EXPLORE THE MATERIAL:
1: In the Direct-like Deposits proposal, what strategy currently allocates all incoming stake across modules?
2: Retype the Direct-like Deposits proposal word for word, from "With the increase" up to and including "of the protocol.".

*** PROVIDED PASSAGE

Direct-like Deposits proposal for a 3rd-party Vault

Overview

With the increase in the share of the SimpleDVT module and the demand for more targeted allocation of stake into the module, the question arises about the existence of a mechanism ensuring the deposit of user ETH into a specific staking module of the protocol.

However, the current protocol lacks a mechanism to facilitate this because all incoming stake is automatically allocated across modules according to the MinFirstAllocationStrategy. This means that new stake will be directed to the module with the smallest share of allocated stake until a certain module has the smallest share. Additionally, it's important to note that ETH from the buffer can be used to fulfill withdrawal requests (also check the code of Lido.getDepositableEther())

One possible solution to the problem at hand, without making changes to the Lido core protocol smart contracts, is simply to wait for an opportune moment when there are no outstanding withdrawals in the protocol. Subsequently, one can sequentially call the submit method (to place ETH in the buffer) and the deposit method (to allocate stake to the module). Thus, as long as the module's share of allocated stake remains minimal, it can be asserted that newly staked Ether will be allocated to this module.

******
*** GIVEN DATA

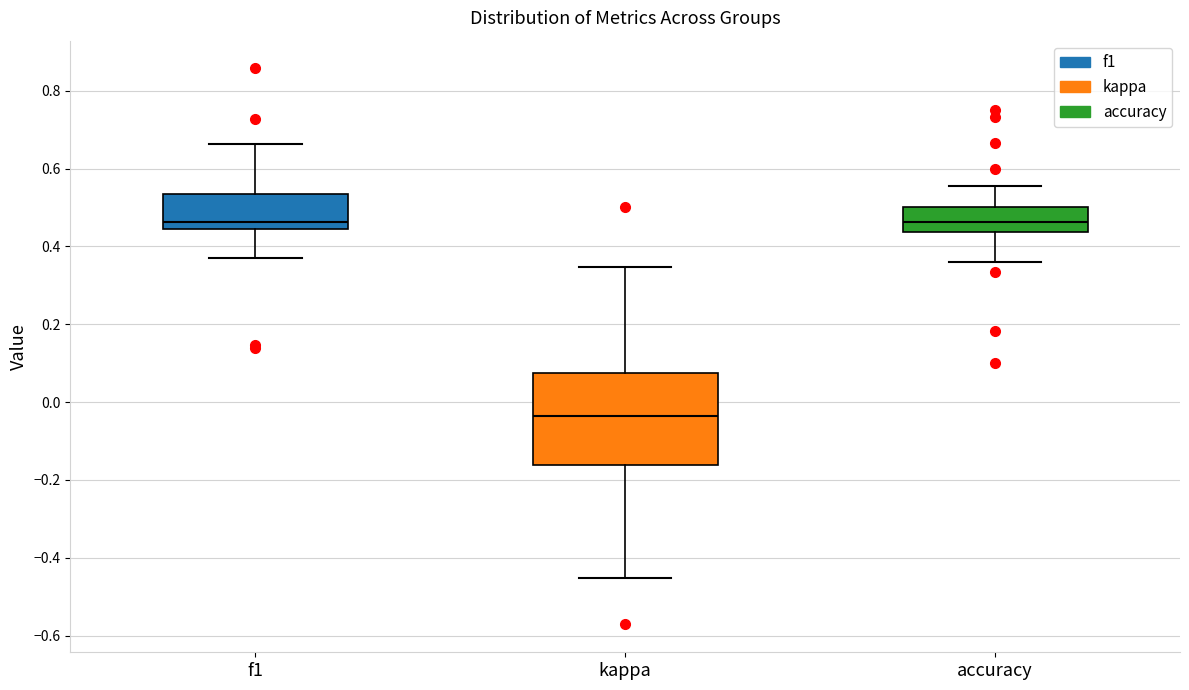

Where is the upper edge of the box for kappa on the y-axis? The values are not printed on the chart, so give them approximately, as read against the axis.

0.08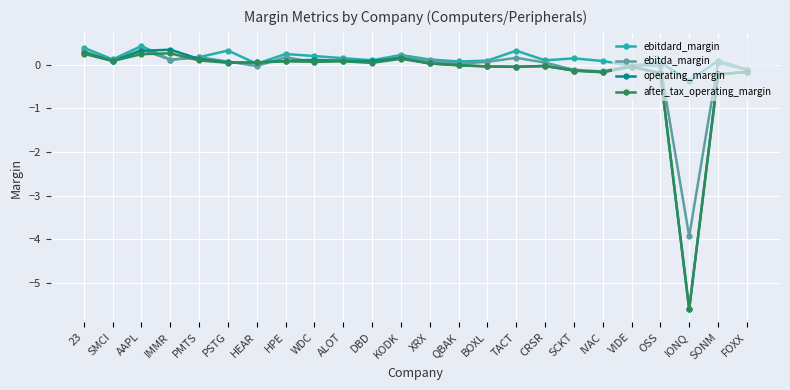

The after_tax_operating_margin series shows -0.2 at SONM. True or false?

True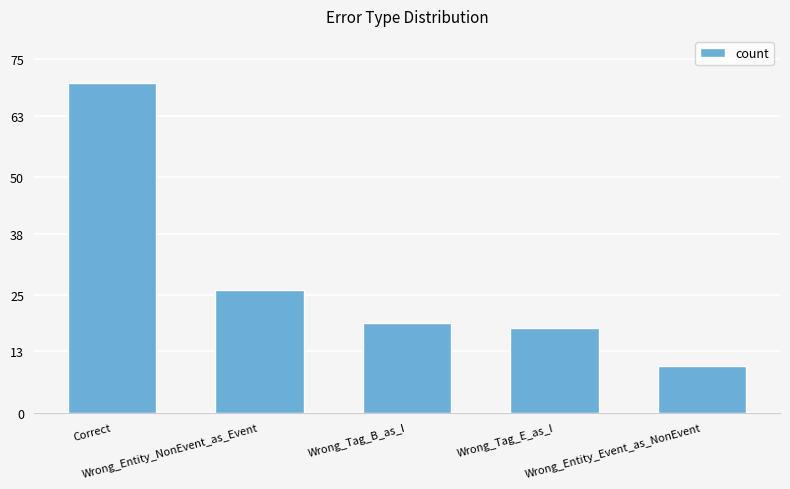

List the labels in order of value, largest first.

Correct, Wrong_Entity_NonEvent_as_Event, Wrong_Tag_B_as_I, Wrong_Tag_E_as_I, Wrong_Entity_Event_as_NonEvent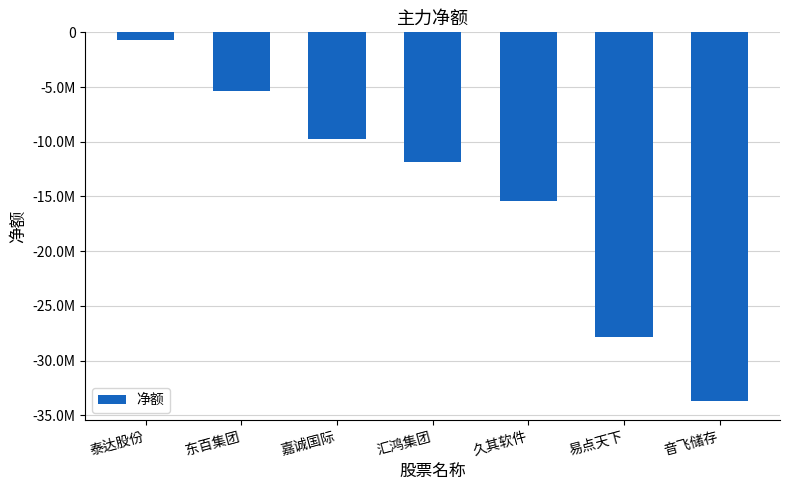

What is the difference between the values at 嘉诚国际 and 汇鸿集团?

2147692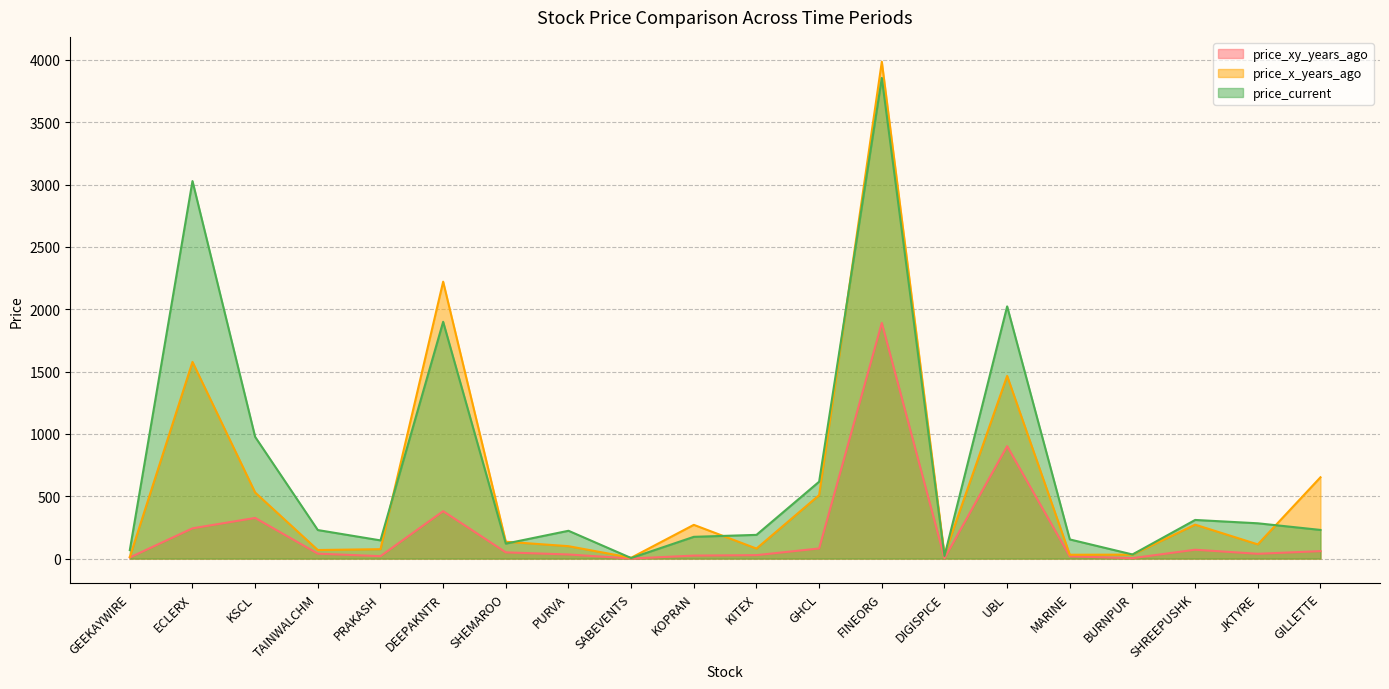

Between JKTYRE and UBL, which is larger?

UBL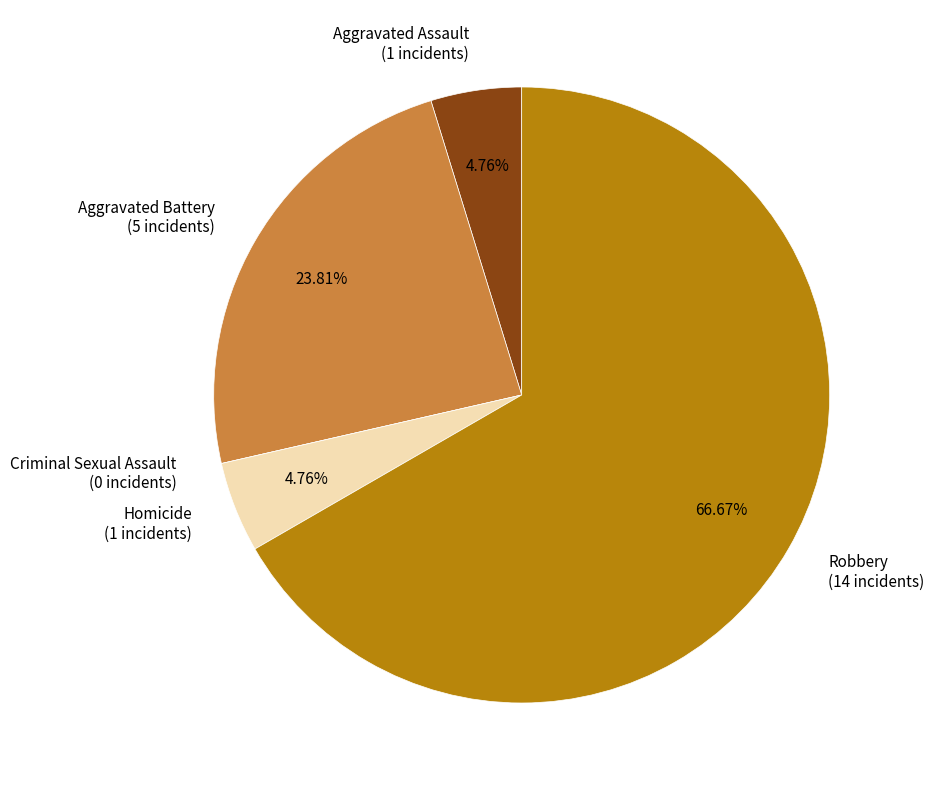

Does any single category account for the majority?

Yes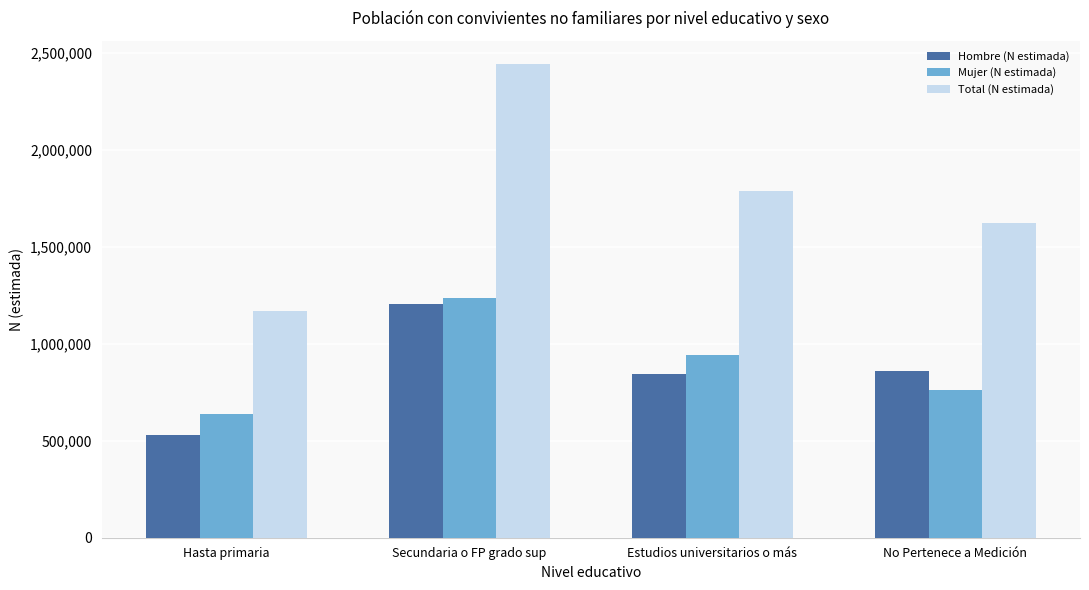

Where does the Hombre (N estimada) series first go above 860125?

Secundaria o FP grado sup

******

ANSWER LIST:
1: The MinFirstAllocationStrategy.

2:
With the increase in the share of the SimpleDVT module and the demand for more targeted allocation of stake into the module, the question arises about the existence of a mechanism ensuring the deposit of user ETH into a specific staking module of the protocol.